Alex Asmasoebrata Tak Penuhi Panggilan Polisi

CNN Indonesia | Jumat, 15/02/2019 13:50 WIB
Alex Asmasoebrata Tak Penuhi Panggilan Polisi Kabid Humas Polda Metro Jay Kombes Raden Prabowo Argo Yuwono. (CNN Indonesia/Martahan Sohuturon)
Jakarta, CNN Indonesia -- Mantan pembalap Alex Asmasoebrata tidak memenuhi panggilan pemeriksaan yang dilayangkan penyidik Polda Metro Jaya.

Pemeriksaan terhadap Alex tersebut seharusnya dilaksanakan pada Kamis (14/2) kemarin. Kedatangan Alex kemarin hanya diwakilkan kuasa hukumnya.

"Ada sembilan orang kuasa hukum dari saudara Alex (yang datang)," kata Kabid Humas Polda Metro Jaya Kombes Argo Yuwono saat dikonfirmasi, Jumat (15/2).



Argo menjelaskan kuasa hukum Alex itu pun hanya sekitar 10 menit saja bertemu dengan penyidik dari Dirreskrimsus Polda Metro Jaya.

Kedatangan para kuasa hukum Alex, kata Argo, untuk meminta penjelasan dari pihak penyidik terkait hal perkara yang melibatkan kliennya tersebut.

Selain itu, para kuasa hukum itu pun tak bisa memastikan kapan Alex Asmasoebarata bisa hadir memenuhi panggilan penyidik.

"Menurut mereka kedatangan tim kuasa hukum adalah sama dengan telah memenuhi undangan tersebut dan mereka meminta kepada penyelidik untuk diambil keterangan karena posisinya sama dengan kuasa pelapor yang sudah diambil keterangan juga," tutur Argo.

Argo mengatakan penyidik tetap berencana menjadwalkan kembali pemanggilan ulang Alex. Namun, untuk waktu pastinya masih menunggu koordinasi dari para penyidik.

"Saat dipertanyakan oleh penyelidik apakah ada yang mengetahui kronologis perkara, tidak ada yang dapat menjelaskan," ujar Argo.

Alex dijadwalkan diperiksa penyidik Ditreskrimum Polda Metro Jaya untuk meminta klarifikasi atas dugaan fitnah yang dilaporkan PT Sedayu.

Surat pemanggilan Alex tersebut dilayangkan Ditreskrimsus Polda Metro Jaya dengan nomor B/1082/II/RES.2.5./2019/Dit Reskrimsus tertanggal 8 Februari 2019.

Surat pemanggilan merujuk pada Pasal 1 butir 5, Pasal 5, dan Pasal 12 ayat (1) Kitab Undang-Undang Hukum Pidana; Undang-Undang Nomor 2 Tahun 2002, serta laporan polisi dengan nomor LP/539/I/2019/PMJ/Dit.Reskrimsus tanggal 28 Januari.

Di sisi lain, Alex diketahui melaporkan balik pemanggilan dirinya itu ke Divisi Profesi dan Pengamanan (Propam) Polri.

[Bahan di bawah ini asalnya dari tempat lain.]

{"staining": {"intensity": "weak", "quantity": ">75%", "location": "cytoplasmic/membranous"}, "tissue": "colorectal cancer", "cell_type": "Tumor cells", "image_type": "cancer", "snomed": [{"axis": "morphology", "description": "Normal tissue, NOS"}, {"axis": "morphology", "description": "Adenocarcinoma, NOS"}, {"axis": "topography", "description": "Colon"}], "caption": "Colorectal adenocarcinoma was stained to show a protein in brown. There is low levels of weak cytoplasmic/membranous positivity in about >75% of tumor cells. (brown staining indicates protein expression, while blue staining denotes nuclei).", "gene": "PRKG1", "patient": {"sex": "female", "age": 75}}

Dalam hal ini Alex melaporkan tiga polisi sekaligus ke Divisi Propram yakni Kasubdit Siber Ditreskrimsus Polda Metro Jaya AKBP Roberto GM Pasaribu, Kompol Telly Alvin, dan Aiptu Joko Waluyo.

Alex menilai tiga polisi itu tidak profesional dalam membuat surat panggilan. Ia juga menilai surat pemanggilan dari polisi tidak jelas. Dalam hal ini seperti tidak mencantumkan nama pelapor dan terlapor. Pun demikian waktu kejadian dan lokasi kejadiannya juga tidak jelas.